Exercise input —
^^^^
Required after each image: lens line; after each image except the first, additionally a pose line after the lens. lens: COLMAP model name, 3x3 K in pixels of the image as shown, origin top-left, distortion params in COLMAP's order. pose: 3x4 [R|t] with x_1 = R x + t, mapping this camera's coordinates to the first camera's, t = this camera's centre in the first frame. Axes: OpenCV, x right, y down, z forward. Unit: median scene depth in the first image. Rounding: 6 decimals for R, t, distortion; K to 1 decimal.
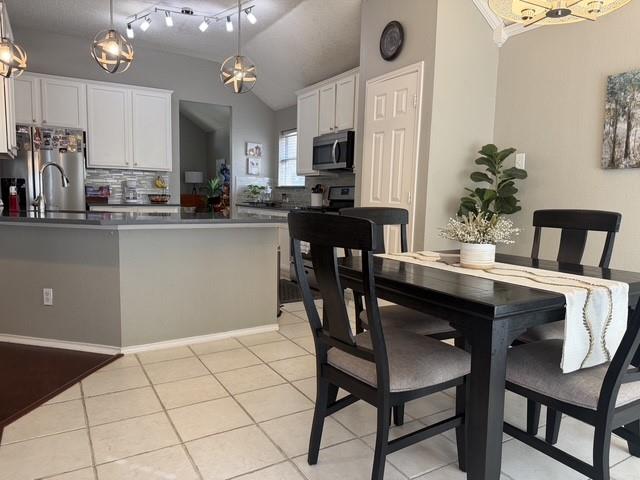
lens RADIAL K [[458.6, 0, 321.0], [0, 458.6, 239.2], [0, 0, 1]] dist [0.057138, -0.068042]
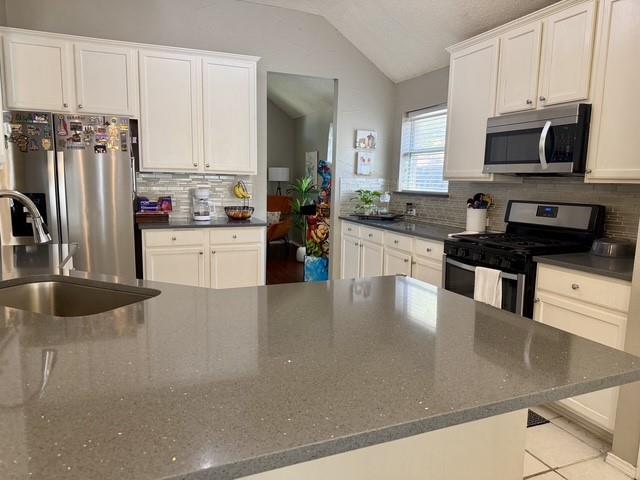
lens RADIAL K [[458.6, 0, 320.4], [0, 458.6, 238.9], [0, 0, 1]] dist [0.057138, -0.068042]
pose [[0.987388, 0.015656, -0.157541, -0.118472], [-0.011365, 0.999540, 0.028105, -0.071582], [0.157908, -0.025960, 0.987112, 0.330521]]
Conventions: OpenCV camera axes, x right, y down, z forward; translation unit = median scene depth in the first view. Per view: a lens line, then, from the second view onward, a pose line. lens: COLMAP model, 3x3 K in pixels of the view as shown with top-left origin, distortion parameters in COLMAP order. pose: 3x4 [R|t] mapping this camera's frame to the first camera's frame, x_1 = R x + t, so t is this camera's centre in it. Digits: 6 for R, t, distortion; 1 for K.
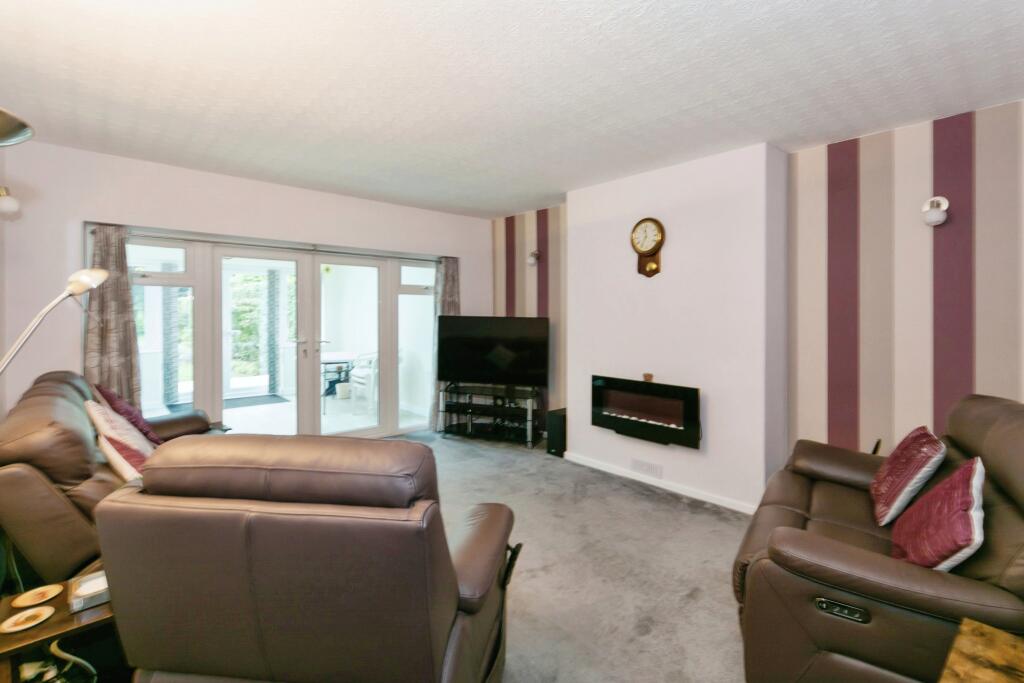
lens RADIAL K [[454.2, 0, 517.9], [0, 454.2, 327.9], [0, 0, 1]] dist [0.000890, 0.000710]
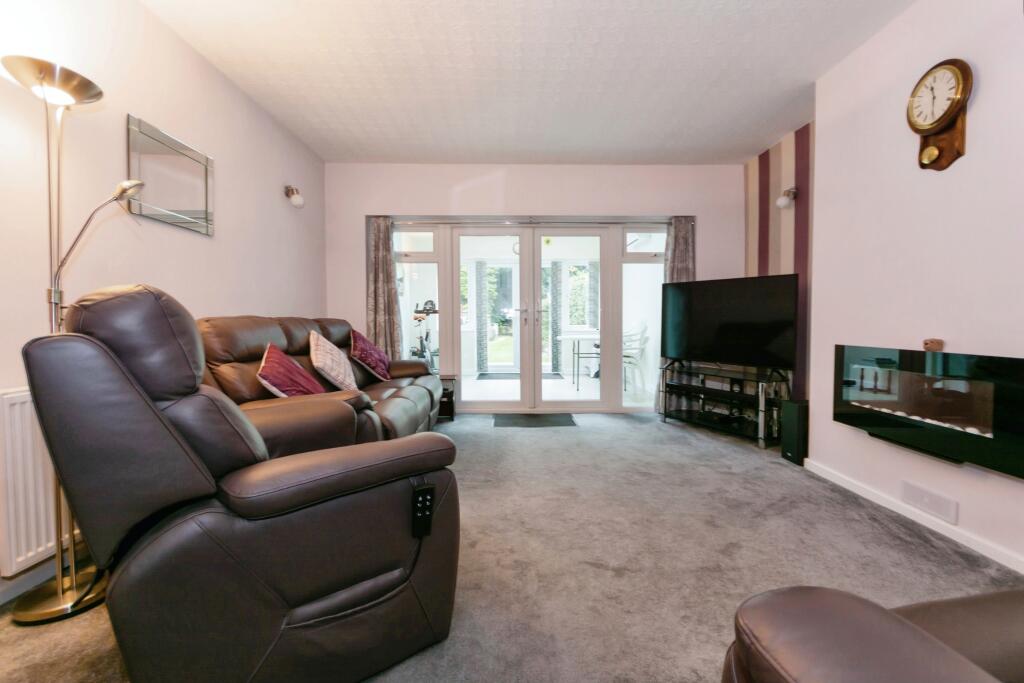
^^^^
Having removed the pictures, write out the records exactly as they stand.

Required after each image: lens line; after each image except the first, additionally a pose line after the lens. lens: COLMAP model name, 3x3 K in pixels of the image as shown, origin top-left, distortion params in COLMAP's order. pose: 3x4 [R|t] with x_1 = R x + t, mapping this camera's coordinates to the first camera's, t = this camera's centre in the first frame. Axes: OpenCV, x right, y down, z forward. Unit: median scene depth in the first image. Rounding: 6 decimals for R, t, distortion; K to 1 decimal.
lens RADIAL K [[458.6, 0, 321.0], [0, 458.6, 239.2], [0, 0, 1]] dist [0.057138, -0.068042]
lens RADIAL K [[458.6, 0, 320.4], [0, 458.6, 238.9], [0, 0, 1]] dist [0.057138, -0.068042]
pose [[0.987388, 0.015656, -0.157541, -0.118472], [-0.011365, 0.999540, 0.028105, -0.071582], [0.157908, -0.025960, 0.987112, 0.330521]]
Conventions: OpenCV camera axes, x right, y down, z forward; translation unit = median scene depth in the first view. Per view: a lens line, then, from the second view onward, a pose line. lens: COLMAP model, 3x3 K in pixels of the view as shown with top-left origin, distortion parameters in COLMAP order. pose: 3x4 [R|t] mapping this camera's frame to the first camera's frame, x_1 = R x + t, so t is this camera's centre in it. Digits: 6 for R, t, distortion; 1 for K.
lens RADIAL K [[454.2, 0, 517.9], [0, 454.2, 327.9], [0, 0, 1]] dist [0.000890, 0.000710]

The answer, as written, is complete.